There is now a language shift from the previsouly so-called "Artifical Intelligence" to "Cognitive Computing" as attested by the news in Red Herring (an interview of Dharmendra Modha, chair of the Almaden Institute at IBM’s San Jose and IBM’s leader for cognitive computing).
Q: Why use the term “cognitive computing” rather than the better-known “artificial intelligence”?A: The rough idea is to use the brain as a metaphor for the computer. The mind is a collection of cognitive processes—perception, language, memory, and eventually intelligence and consciousness. The mind arises from the brain. The brain is a machine—it’s biological hardware.
Cognitive computing is less about engineering the mind than it is the reverse engineering of the brain. We’d like to get close to the algorithm that the human brain [itself has]. If a program is not biologically feasible, it’s not consistent with the brain.

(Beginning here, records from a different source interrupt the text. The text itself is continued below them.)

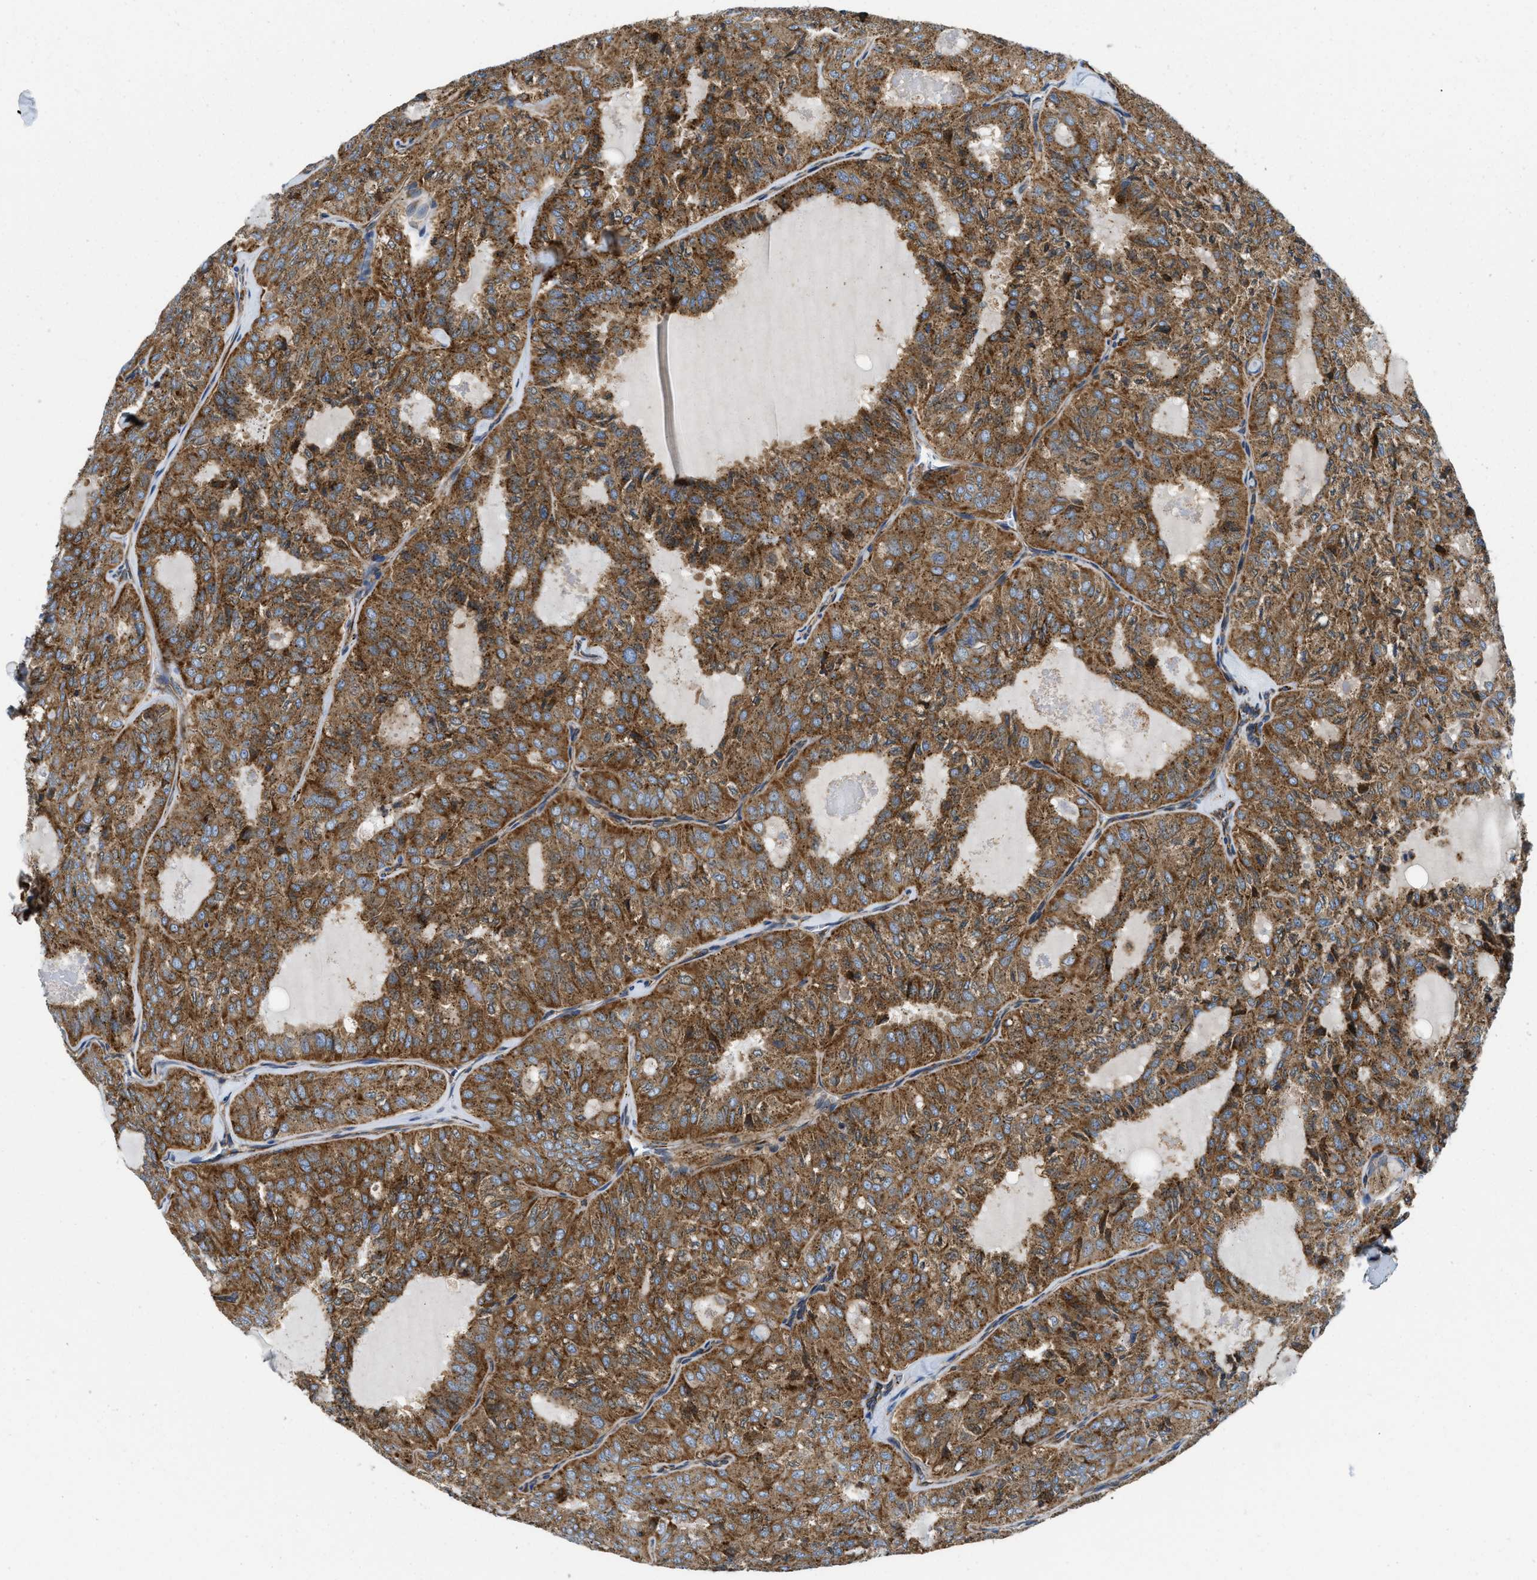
{"staining": {"intensity": "moderate", "quantity": ">75%", "location": "cytoplasmic/membranous"}, "tissue": "thyroid cancer", "cell_type": "Tumor cells", "image_type": "cancer", "snomed": [{"axis": "morphology", "description": "Follicular adenoma carcinoma, NOS"}, {"axis": "topography", "description": "Thyroid gland"}], "caption": "The micrograph demonstrates immunohistochemical staining of follicular adenoma carcinoma (thyroid). There is moderate cytoplasmic/membranous staining is identified in approximately >75% of tumor cells. Using DAB (3,3'-diaminobenzidine) (brown) and hematoxylin (blue) stains, captured at high magnification using brightfield microscopy.", "gene": "HSD17B12", "patient": {"sex": "male", "age": 75}}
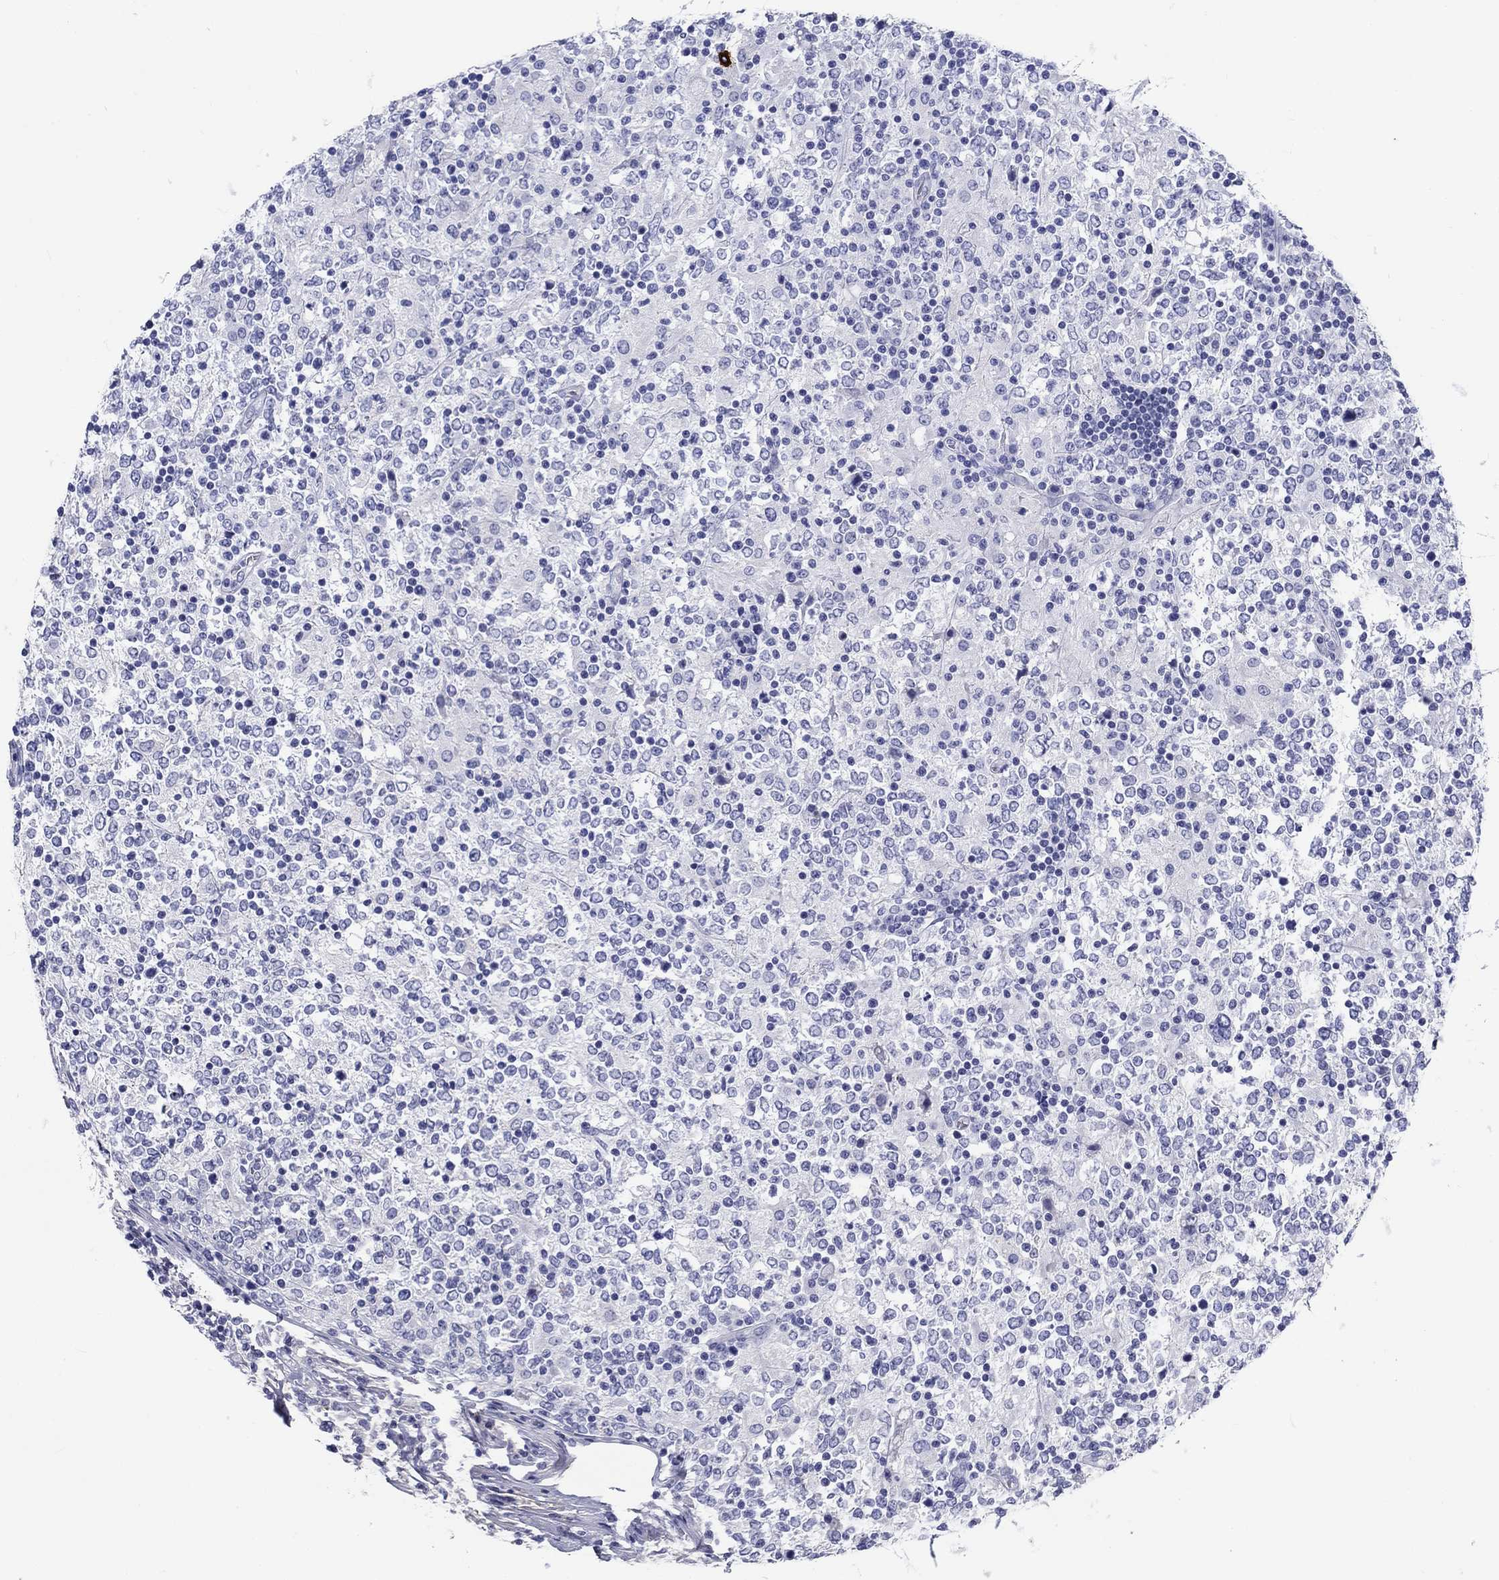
{"staining": {"intensity": "negative", "quantity": "none", "location": "none"}, "tissue": "lymphoma", "cell_type": "Tumor cells", "image_type": "cancer", "snomed": [{"axis": "morphology", "description": "Malignant lymphoma, non-Hodgkin's type, High grade"}, {"axis": "topography", "description": "Lymph node"}], "caption": "Tumor cells are negative for brown protein staining in lymphoma.", "gene": "CD40LG", "patient": {"sex": "female", "age": 84}}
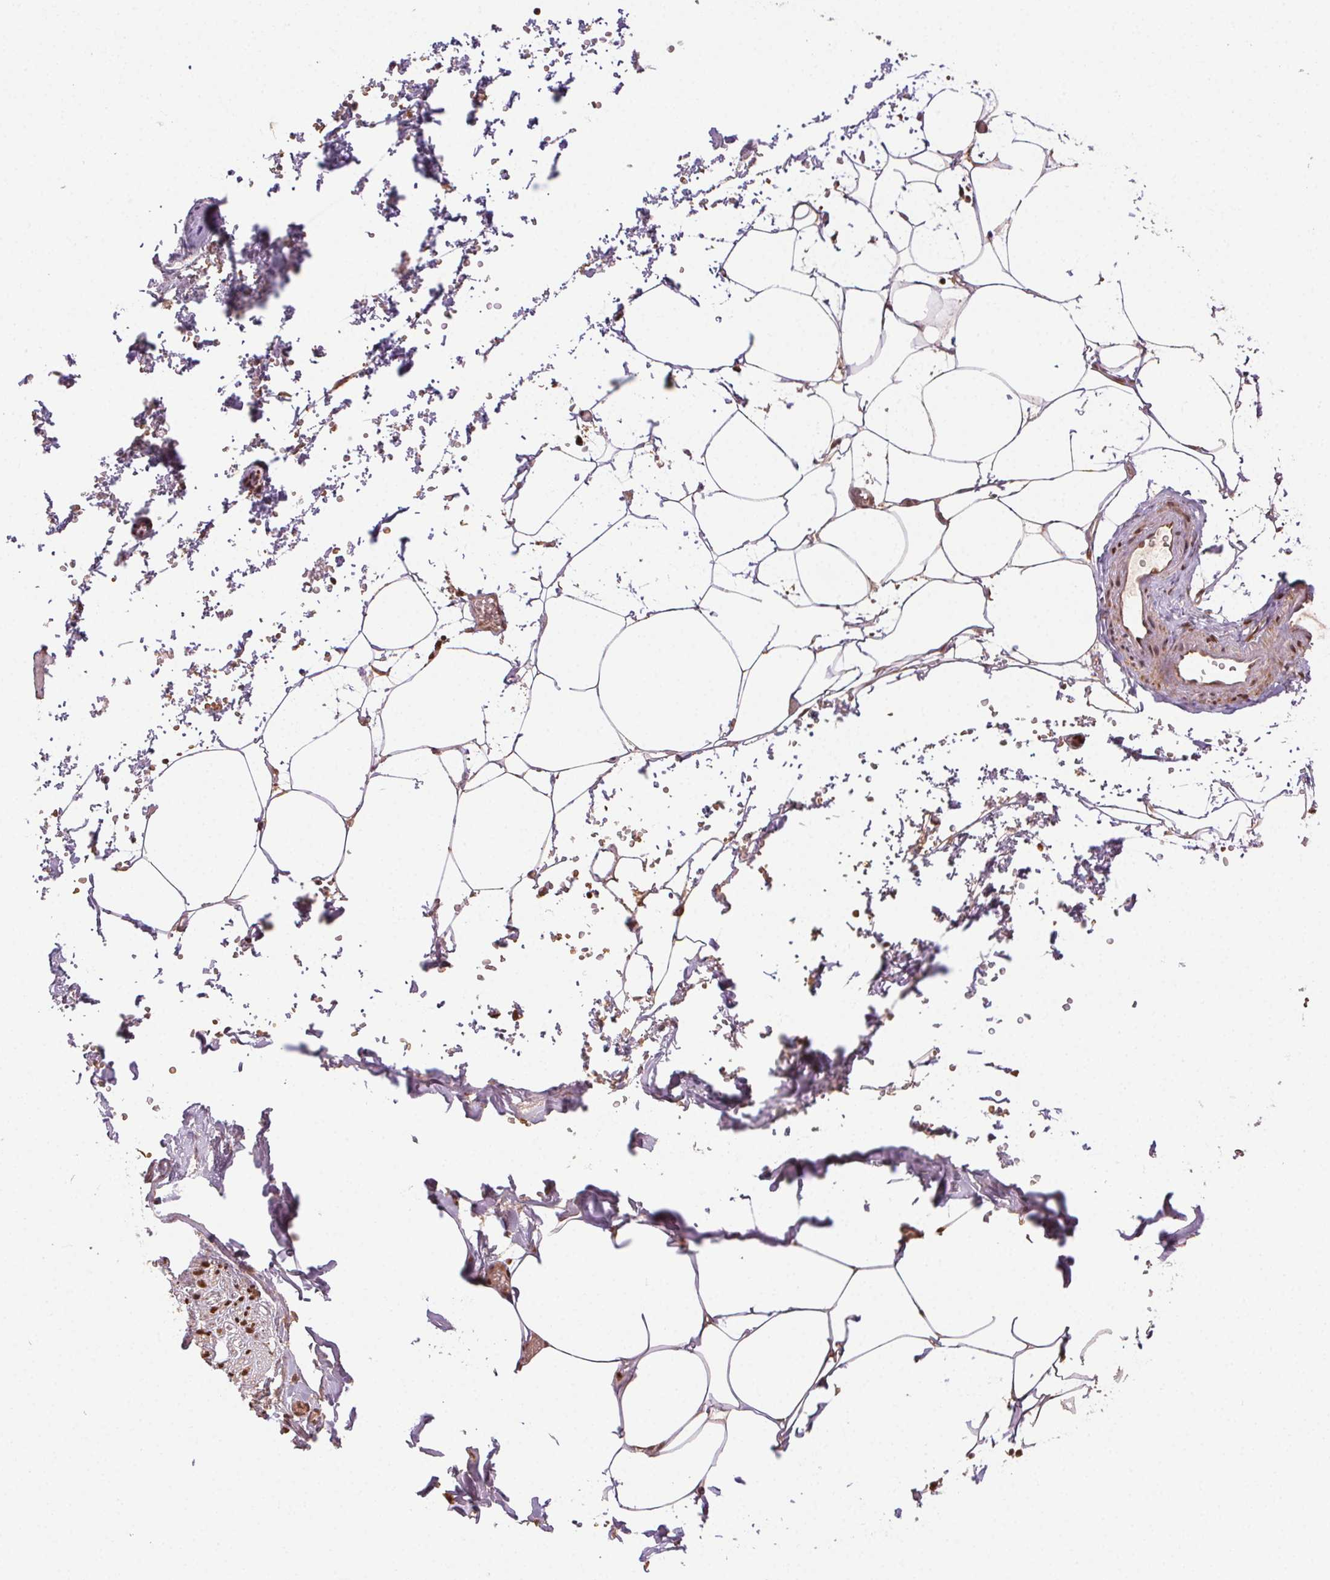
{"staining": {"intensity": "moderate", "quantity": ">75%", "location": "nuclear"}, "tissue": "adipose tissue", "cell_type": "Adipocytes", "image_type": "normal", "snomed": [{"axis": "morphology", "description": "Normal tissue, NOS"}, {"axis": "topography", "description": "Prostate"}, {"axis": "topography", "description": "Peripheral nerve tissue"}], "caption": "This photomicrograph shows immunohistochemistry staining of normal human adipose tissue, with medium moderate nuclear staining in about >75% of adipocytes.", "gene": "TREML4", "patient": {"sex": "male", "age": 55}}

The emphasis is then less in the "artifical" but in the information treatment processes (cognitive) that should be re-designed through reverse engineering. What is also very intriguing is this:
Q: Can even the simplest artificial “mind” have practical applications?
A: That’s my goal, to take the simplest form and put it into a system so a customer can use it. We hope to appeal to what business can do with it.
OK, it's IBM, it's a company research lab, and even though there are still very high-level, there is this mention to "the customer can use it", which is very curious in terms of what (of course I have ideas about it but it's not explicated in this interview) and with regards to the "consuming process" (let's consume this cognitive computing device).
Why do I blog this? it's interesting to see language shift in the domain of technology, it's always meaningful.